Mrs. Noisewater and I have a new plan where we go on a date night and then immediately lock in the next one. That way we don't ever let too much time go by between dates. It is kind of like when you get a haircut and then book the following appointment when you pay. We also have a rule where we don't meet up for drinks with anyone else. It's a night just for us. That is, unless we meet some weirdos organically, which often happens when it's a Noisewater date night . . .
Dinner was lovely. The place had a mescal lounge. It was my first experience drinking mezcal, and I enjoyed the smokey tequila flavor. It got a nice fire going in my belly.
After dinner we tried to go to a pop-up bar that was modeled after the TV show "Stranger Things." The line was pretty long, so we decided that paying a babysitter while waiting for anything was not a good use of our money and time. I suggested a rock n' roll bar that I've been meaning to try, and my wife is the coolest so she agreed. There was live music and a cover, and I didn't like what I was seeing and hearing. The singer was a white guy with cornrows, and while they were trying awfully hard, it just sounded pretty shitty. I asked the guy at the door what the band was all about, and he was not even trying to sell them. He said, "I don't know, man. They're trying to be punk, but it's not really punk." As he said this he was lifting his shirt and scratching his big bare belly. We took belly-man at his word and decided not to go in. The problem was there were no bars in the immediate area.

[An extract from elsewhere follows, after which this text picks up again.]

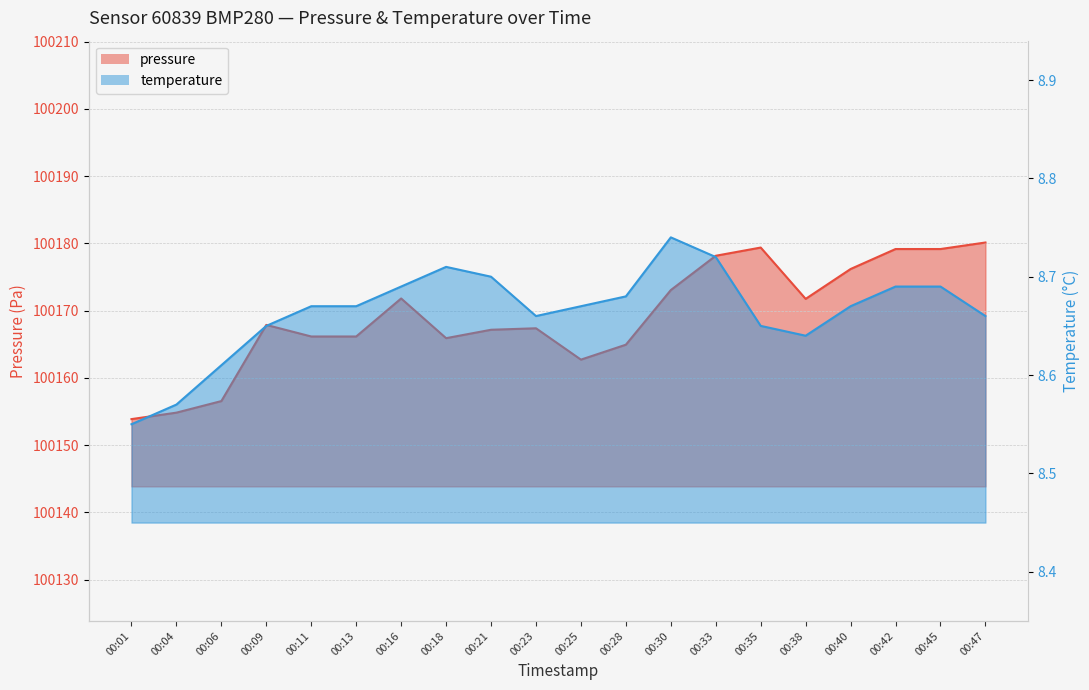

What is the difference between the highest and lowest values at 00:21?

100158.5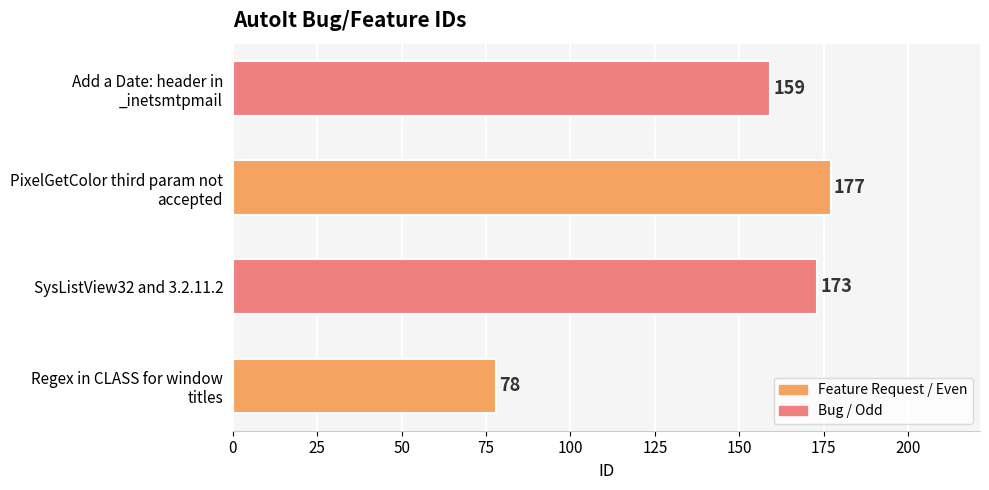

Reading bottom to top, transcribe all the data shown in this chart.

78	173	177	159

We decided to call an Uber from a nearby Mexican restaurant that smelled like a sewer. Probably not a good idea to eat there, but we did knock back two frothy and refreshing margaritas. With time running out on the babysitter, we decided to ride back to a spot where we could walk home. There we met a hilarious drunk dude. I can't exactly remember how it is that we got talking, but it might have been about the preseason Bears game since that was on. This dude was hammered and sitting at the bar slurring stories to me while his wife was more upbeat and bouncing around the bar from person-to-person telling other stories, and in one case the same story she had just told Mrs. Noisewater.
Drunk dude told me that his wife was crazy and that she held a knife up to his throat the other night. He said he is 59 and his wife is much younger. He called her a grave robber. We got talking about our kids, and he incredulously informed me that his 12-year-old daughter was receiving dick-pics from her classmates. "Do they even have pubes at that age," he asked me, outraged. I told him that I didn't get a thicket down there until a year or two after that, but it's possible. He then told me that the same daughter and her friends drank/ate all of the jello shots at a recent block party. I guess these kids were pretty hammered, and all the parents were pissed, as I'm sure you can imagine. Most of what this dude said had me laughing, but this was the hardest I laughed.
Drunk dude then asked what myself and Mrs. Noisewater were drinking. I started to tell him, but then Mrs. Noisewater suggested we get going. That was a fantastic idea because I would have listened to goofy stories from that guy all night, especially if he was buying, and I felt hungover enough the next day as it was.
So, get out for a date nights with your special someone. And also, talk to some weirdos at bars. Weirdos at bars have the best stories.